[meteorite-list] Glass Bomb

From: Bernd Pauli HD <bernd.pauli_at_meteoritecentral.com>
Date: Thu Apr 22 09:43:33 2004
Message-ID: <3B5C4D0F.C6FDA701_at_lehrer1.rz.uni-karlsruhe.de>

William Russell wrote:

> What exactly is a Glass Bomb? I have one from
> Ries Crater in Germany but I do not know how
> it is different from other impact glass.


Hello Bill and List!

I will be sending you two JPEGs in a private mail showing a sattelite
view of the Ries Crater and another showing the place names mentioned
below!

Best wishes,

Bernd


Glass bombs or Flädle (Flädle or Fladen = pancake) come from the fields
surrounding Heerhof on the western crater rim about halfway between
Pflaumloch and Bopfingen. The internal texture (vesicles, flow lines)
and the forms of the bombs indicate that they were hurled through the
air at a high speed, in the form of liquid molten masses. They acquired
their outer shapes during this flight, and behaved like solids when they
were embedded in the suevite.

WOLF VON ENGELHARDT (1967) Chemical composition of
Ries glass bombs (GCA 67-8, 1967, pp. 1677-1689, excerpts):

Abstract

Thirty-two chemical analyses of glass bombs, taken from various
suevite localities within and outside the Ries crater, Germany are
presented.
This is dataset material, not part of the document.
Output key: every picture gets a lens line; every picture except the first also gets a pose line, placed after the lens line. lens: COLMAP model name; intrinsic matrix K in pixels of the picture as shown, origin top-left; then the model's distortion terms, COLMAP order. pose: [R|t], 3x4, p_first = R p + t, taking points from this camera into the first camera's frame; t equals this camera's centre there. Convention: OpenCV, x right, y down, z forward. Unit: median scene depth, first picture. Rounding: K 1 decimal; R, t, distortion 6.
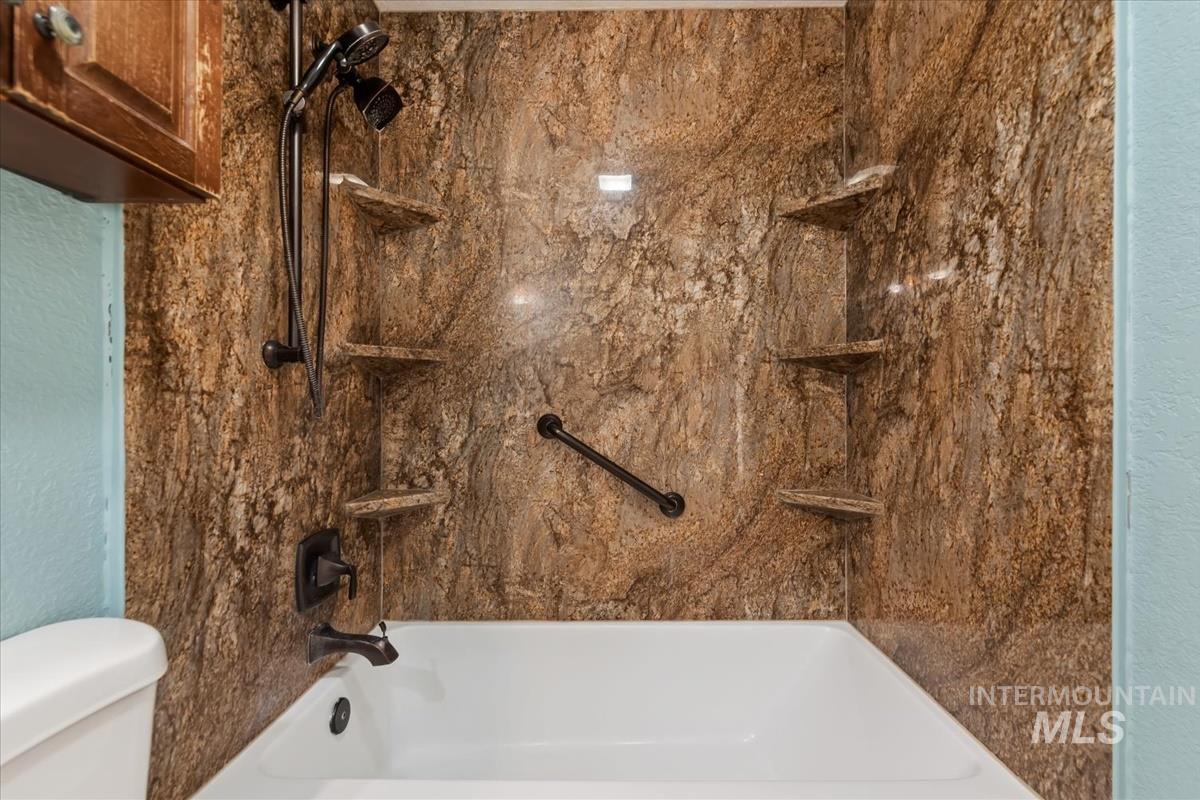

Two main glass types, (I: non-recrystallized, III: highly
recrystallized), and one intermediate (II: slightly recrystallized) can
be distinguished. All glass bombs originate from the same melt. The
textural differences between the types I, II, and III are due to locally
different cooling rates of the suevite. The melt was formed in the
impact crater by shock melting of a limited mass of magmatic or
metamorphic rocks of uniform granititic composition. Minor chemical
differences between the glasses are mainly caused by later oxidation
and leaching processes which were controlled by the degree of
recrystallization.

The differences in appearance of types I, II and III are due to
different cooling processes. All glass bombs were deposited at high
temperatures before crystallization started. The type I glasses were
cooled so fast that they consolidated without reerystallization. The
cooling rate of type III glasses was slower so that different kinds of
crystals could grow. This origin of the I, II and III glass types can be
deduced from the uniformity of chemical composition and the pattern of
distribution of the glasses. They occur in the suevite in such a way
that larger blocks contain either only type III glasses or only type I
(and II) glasses. Where vertical sections in suevite outcrops are
exposed, boundaries can be drawn separating areas containing type III
glasses from those containing type I (and II) glasses.